Please name the license listed in the header of the Sanskrit translation page.

Excerpt provided.
===============

---
library_name: transformers
license: apache-2.0
base_model: Qwen/Qwen2.5-7B-Instruct-1M
tags:
- sanskrit
- translation
- qwen
- axolotl
datasets:
- diabolic6045/Sanskrit-llama
model-index:
- name: Sanskrit-qwen-7B-Translate
  results: []
---

# Sanskrit-qwen-7B-Translate

This model is a fine-tuned version of [Qwen/Qwen2.5-7B-Instruct-1M](https://huggingface.co/Qwen/Qwen2.5-7B-Instruct-1M) optimized for Sanskrit language tasks.

## Model Description

This is a merged version of a fine-tuned Qwen 2.5 7B model, specifically trained for Sanskrit language understanding and translation tasks. The model has been trained on a custom Sanskrit dataset to enhance its capabilities in handling Sanskrit text.

## Intended Uses & Limitations

### Intended Uses
- Sanskrit text understanding and generation
- Sanskrit-English translation tasks
- Sanskrit language processing

### Limitations
- Performance may vary based on the complexity of Sanskrit text
- Model should be used within ethical and legal guidelines

## Training Data

The model was trained on the [diabolic6045/Sanskrit-llama](https://huggingface.co/datasets/diabolic6045/Sanskrit-llama) dataset.

===============

Source material.
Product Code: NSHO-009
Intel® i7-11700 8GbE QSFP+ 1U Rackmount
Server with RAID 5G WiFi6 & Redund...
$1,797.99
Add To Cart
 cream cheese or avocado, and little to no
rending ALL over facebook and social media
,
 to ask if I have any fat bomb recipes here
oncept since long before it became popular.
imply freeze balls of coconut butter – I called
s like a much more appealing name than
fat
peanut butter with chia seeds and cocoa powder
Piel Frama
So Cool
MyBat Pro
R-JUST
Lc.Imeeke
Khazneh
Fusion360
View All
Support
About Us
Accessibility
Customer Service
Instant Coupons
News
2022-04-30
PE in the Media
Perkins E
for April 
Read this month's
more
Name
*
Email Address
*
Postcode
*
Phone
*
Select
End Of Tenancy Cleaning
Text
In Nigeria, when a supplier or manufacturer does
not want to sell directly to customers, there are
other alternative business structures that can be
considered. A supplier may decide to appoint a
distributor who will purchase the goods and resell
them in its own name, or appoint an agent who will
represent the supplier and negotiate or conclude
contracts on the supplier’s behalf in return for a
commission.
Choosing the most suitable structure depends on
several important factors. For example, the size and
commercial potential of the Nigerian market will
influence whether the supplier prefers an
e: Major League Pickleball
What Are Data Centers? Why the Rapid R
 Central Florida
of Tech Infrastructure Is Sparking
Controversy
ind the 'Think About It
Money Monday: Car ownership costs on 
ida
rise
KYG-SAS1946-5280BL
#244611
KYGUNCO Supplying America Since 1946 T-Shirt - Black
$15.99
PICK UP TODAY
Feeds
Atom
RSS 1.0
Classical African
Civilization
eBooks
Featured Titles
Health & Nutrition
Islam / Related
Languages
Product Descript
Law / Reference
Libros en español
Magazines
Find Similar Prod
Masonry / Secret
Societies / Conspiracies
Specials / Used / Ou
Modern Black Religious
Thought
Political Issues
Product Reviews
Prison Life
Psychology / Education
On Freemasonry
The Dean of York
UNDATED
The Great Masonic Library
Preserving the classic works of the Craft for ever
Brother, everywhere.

===============

Expected output. apache-2.0